→ **Exercise goal**
List every line in the entries below that contains the word "transition".

::::::::

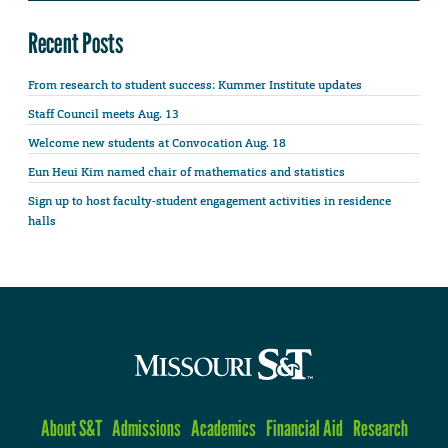
Recent Posts
From research to student success: Kummer Institute updates
Staff Council meets Aug. 13
Welcome new students at Convocation Aug. 18
Eun Heui Kim named chair of mathematics and statistics
Sign up to host faculty-student engagement activities in residence
halls
About S&T
Admissions
Academics
Financial Aid
Research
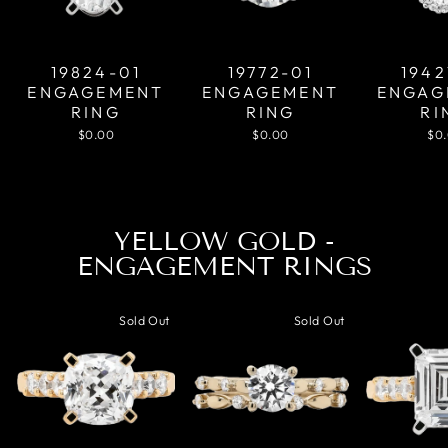
19824-01
19772-01
1942
ENGAGEMENT
ENGAGEMENT
ENGAG
RING
RING
RI
$0.00
$0.00
$0
YELLOW GOLD -
ENGAGEMENT RINGS
Sold Out
Sold Out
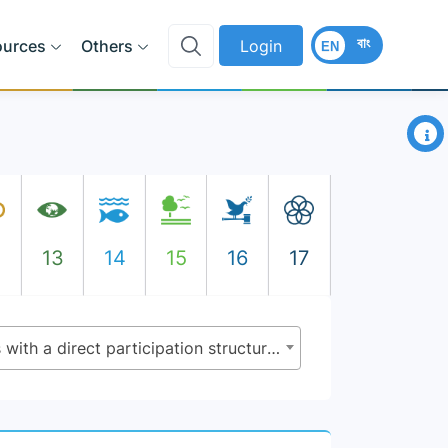
বাং
ources
Others
Login
EN
×
2
13
14
15
16
17
11.3.2 - Proportion of cities with a direct participation structure of civil society in urban planning and management that operate regularly and democratically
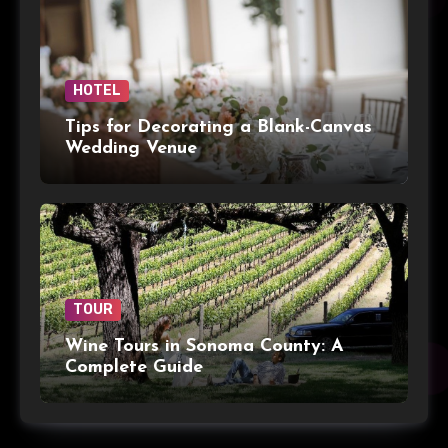
HOTEL
Tips for Decorating a Blank-Canvas
Wedding Venue
TOUR
Wine Tours in Sonoma County: A
Complete Guide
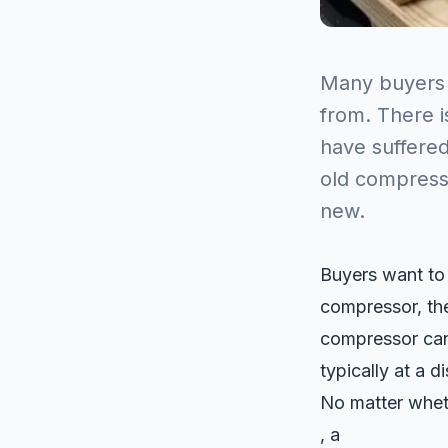
Many buyers
from. There 
have suffere
old compresso
new.
Buyers want to
compressor, th
compressor can 
typically at a 
No matter whet
, a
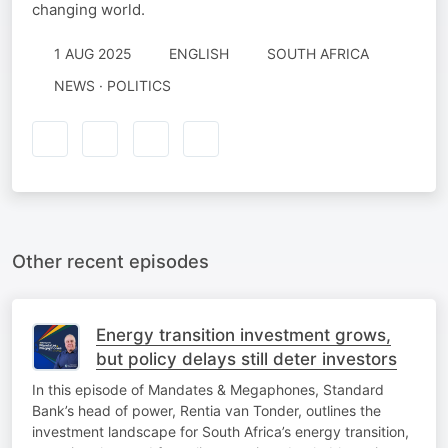
changing world.
1 AUG 2025
ENGLISH
SOUTH AFRICA
NEWS · POLITICS
Other recent episodes
Energy transition investment grows,
but policy delays still deter investors
In this episode of Mandates & Megaphones, Standard
Bank’s head of power, Rentia van Tonder, outlines the
investment landscape for South Africa’s energy transition,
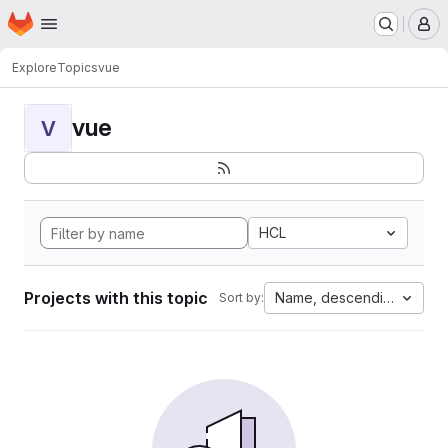
Homepage
Skip to main content
M
Explore
Topics
vue
vue
V
HCL
Projects with this topic
Name, descending
Sort by:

::::::::

→ **Exercise answer**
Energy transition investment grows,
investment landscape for South Africa’s energy transition,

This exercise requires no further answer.